Spinnington fidgeted. Billy said, "All right."
There were whoops as the new replacements charged the house, the low-lying sun gilding an ax blade, the face of a boy with a crowbar. Their elongated shadows climbed up the side of the house.
The front door opened; a man came out. A tiny man with a white tuft of beard but huge strong hands.
Billy approached the porch. Before he could speak, a woman appeared behind the man. She weighed three times what he did and stood a head taller.
"Mr. Tate," she said, "get back inside. General Hooker's men who came by said we'd be shot if we stepped one foot in the open."
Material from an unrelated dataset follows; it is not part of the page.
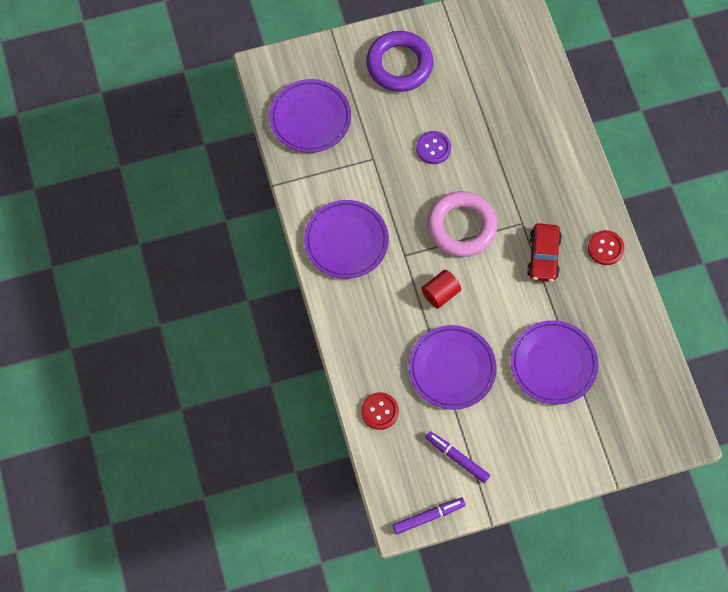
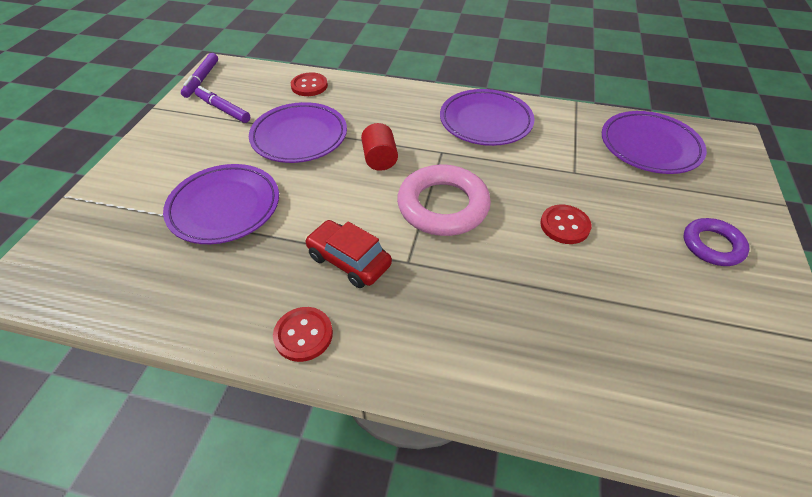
camera: 120 degrees right, 20 degrees down
purple ring [366,31,433,92] -> purple ring [684,218,749,266], size x0.60
purple button [416,131,451,164] -> red button [540,204,592,244]
purple marker [425,431,490,483] -> purple marker turned 120 degrees counterclockwise [195,86,250,123]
"It's a bluff," the old farmer said. "They're afraid we'll slip over the Rapidan and warn Bob Lee. I wouldn't do that. I have to protect this place. That's why I must talk to these boys."
"Mr. Tate —"
"What do you boys want?" the old fanner called over his wife's continuing objection.
Billy pulled off his kepi. "Sir, I regret to inform you that we've been sent to forage for lumber and siding. We need them because the Germanna ford is a mire and must be planked so General Hooker's forces can cross the river. I'll be obliged if you and your wife will go back inside and permit us to do our work."